WORK TASK: A stretch of the entries below is to be set down exactly, running from the line with "Serie Naturali, Jersey, weicher" through the line with "двосторонні переговори в Сербії", both included, and no other line.

DATASET:

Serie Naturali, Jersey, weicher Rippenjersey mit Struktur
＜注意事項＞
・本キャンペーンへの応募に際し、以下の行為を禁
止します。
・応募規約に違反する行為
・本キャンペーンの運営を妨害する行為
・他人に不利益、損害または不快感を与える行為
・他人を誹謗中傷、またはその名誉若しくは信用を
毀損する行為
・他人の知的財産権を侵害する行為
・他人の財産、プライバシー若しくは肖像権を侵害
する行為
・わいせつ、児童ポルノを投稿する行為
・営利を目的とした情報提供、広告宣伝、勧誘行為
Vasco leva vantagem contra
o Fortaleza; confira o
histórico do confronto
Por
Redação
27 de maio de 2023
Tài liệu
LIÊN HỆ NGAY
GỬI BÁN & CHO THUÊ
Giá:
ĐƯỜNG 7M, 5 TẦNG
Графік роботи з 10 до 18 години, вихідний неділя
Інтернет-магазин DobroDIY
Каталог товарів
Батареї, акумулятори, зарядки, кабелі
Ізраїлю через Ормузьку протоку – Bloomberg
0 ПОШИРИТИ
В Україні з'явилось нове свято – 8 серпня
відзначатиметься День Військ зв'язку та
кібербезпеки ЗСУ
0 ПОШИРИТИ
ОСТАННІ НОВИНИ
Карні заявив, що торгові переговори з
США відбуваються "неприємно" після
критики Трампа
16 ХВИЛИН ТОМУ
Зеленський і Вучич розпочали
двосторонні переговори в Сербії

---

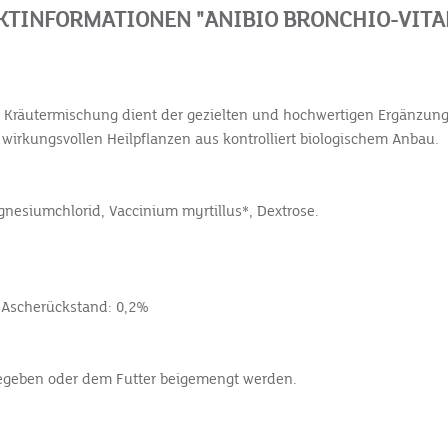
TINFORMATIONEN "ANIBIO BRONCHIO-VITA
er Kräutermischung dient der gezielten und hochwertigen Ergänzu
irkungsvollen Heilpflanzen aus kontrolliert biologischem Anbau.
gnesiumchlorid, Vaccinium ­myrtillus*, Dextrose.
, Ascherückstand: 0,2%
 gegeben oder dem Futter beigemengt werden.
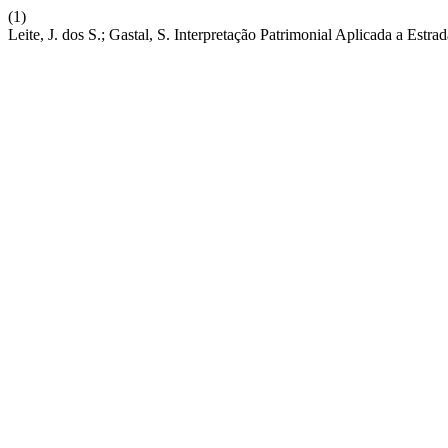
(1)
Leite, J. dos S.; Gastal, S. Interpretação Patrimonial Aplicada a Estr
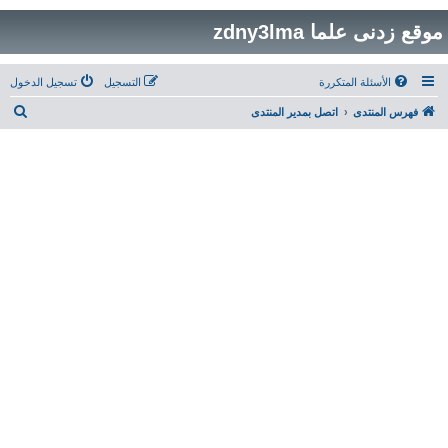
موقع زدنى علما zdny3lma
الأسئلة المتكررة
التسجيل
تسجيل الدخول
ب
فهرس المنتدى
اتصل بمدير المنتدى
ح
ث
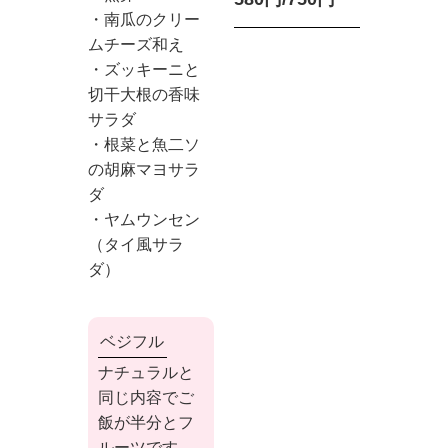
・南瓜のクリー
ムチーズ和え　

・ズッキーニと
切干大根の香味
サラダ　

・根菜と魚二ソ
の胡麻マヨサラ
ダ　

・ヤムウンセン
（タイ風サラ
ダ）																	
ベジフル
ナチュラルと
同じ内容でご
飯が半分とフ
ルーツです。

---

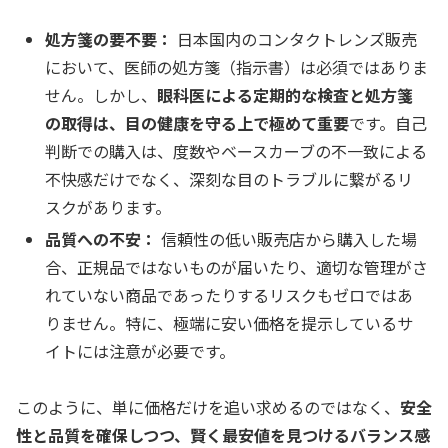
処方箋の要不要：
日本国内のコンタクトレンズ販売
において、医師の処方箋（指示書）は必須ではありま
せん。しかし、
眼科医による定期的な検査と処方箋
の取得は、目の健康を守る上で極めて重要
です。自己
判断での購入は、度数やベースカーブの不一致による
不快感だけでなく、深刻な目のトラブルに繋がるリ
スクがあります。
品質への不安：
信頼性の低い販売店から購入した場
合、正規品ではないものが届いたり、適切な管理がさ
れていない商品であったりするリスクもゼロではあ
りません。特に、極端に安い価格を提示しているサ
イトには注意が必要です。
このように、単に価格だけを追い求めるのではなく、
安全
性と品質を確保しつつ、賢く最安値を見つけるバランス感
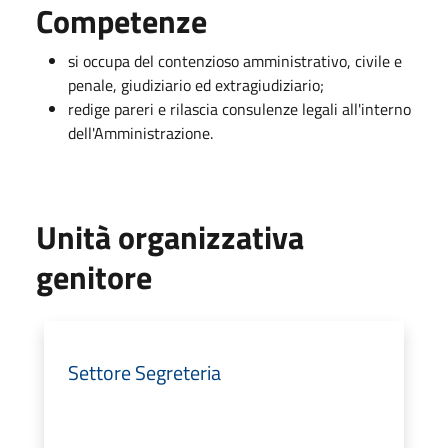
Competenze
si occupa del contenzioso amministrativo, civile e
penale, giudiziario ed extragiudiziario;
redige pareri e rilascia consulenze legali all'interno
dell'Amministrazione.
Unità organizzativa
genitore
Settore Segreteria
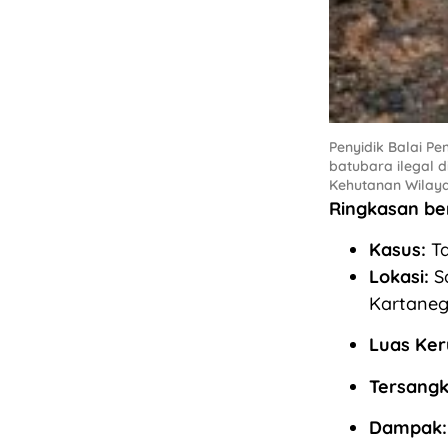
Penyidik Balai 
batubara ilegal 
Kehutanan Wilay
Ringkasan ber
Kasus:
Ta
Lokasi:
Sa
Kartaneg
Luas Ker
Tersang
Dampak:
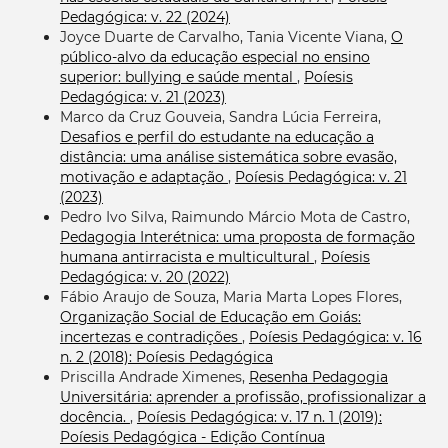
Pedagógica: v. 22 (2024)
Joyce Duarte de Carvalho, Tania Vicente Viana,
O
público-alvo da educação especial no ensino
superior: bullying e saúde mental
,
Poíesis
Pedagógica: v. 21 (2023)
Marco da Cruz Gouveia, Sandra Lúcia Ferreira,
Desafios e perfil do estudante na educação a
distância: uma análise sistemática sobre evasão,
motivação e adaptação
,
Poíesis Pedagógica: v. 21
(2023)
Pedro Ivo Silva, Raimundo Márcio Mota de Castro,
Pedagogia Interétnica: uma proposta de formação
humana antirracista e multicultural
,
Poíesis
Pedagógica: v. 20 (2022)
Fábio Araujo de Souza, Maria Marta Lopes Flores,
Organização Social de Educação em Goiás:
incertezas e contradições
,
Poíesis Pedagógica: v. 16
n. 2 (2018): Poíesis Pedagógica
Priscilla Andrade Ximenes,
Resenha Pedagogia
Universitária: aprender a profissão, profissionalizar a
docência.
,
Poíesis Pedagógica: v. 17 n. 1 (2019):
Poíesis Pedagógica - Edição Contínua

TASK RESPONSE:
Serie Naturali, Jersey, weicher Rippenjersey mit Struktur
＜注意事項＞
・本キャンペーンへの応募に際し、以下の行為を禁
止します。
・応募規約に違反する行為
・本キャンペーンの運営を妨害する行為
・他人に不利益、損害または不快感を与える行為
・他人を誹謗中傷、またはその名誉若しくは信用を
毀損する行為
・他人の知的財産権を侵害する行為
・他人の財産、プライバシー若しくは肖像権を侵害
する行為
・わいせつ、児童ポルノを投稿する行為
・営利を目的とした情報提供、広告宣伝、勧誘行為
Vasco leva vantagem contra
o Fortaleza; confira o
histórico do confronto
Por
Redação
27 de maio de 2023
Tài liệu
LIÊN HỆ NGAY
GỬI BÁN & CHO THUÊ
Giá:
ĐƯỜNG 7M, 5 TẦNG
Графік роботи з 10 до 18 години, вихідний неділя
Інтернет-магазин DobroDIY
Каталог товарів
Батареї, акумулятори, зарядки, кабелі
Ізраїлю через Ормузьку протоку – Bloomberg
0 ПОШИРИТИ
В Україні з'явилось нове свято – 8 серпня
відзначатиметься День Військ зв'язку та
кібербезпеки ЗСУ
0 ПОШИРИТИ
ОСТАННІ НОВИНИ
Карні заявив, що торгові переговори з
США відбуваються "неприємно" після
критики Трампа
16 ХВИЛИН ТОМУ
Зеленський і Вучич розпочали
двосторонні переговори в Сербії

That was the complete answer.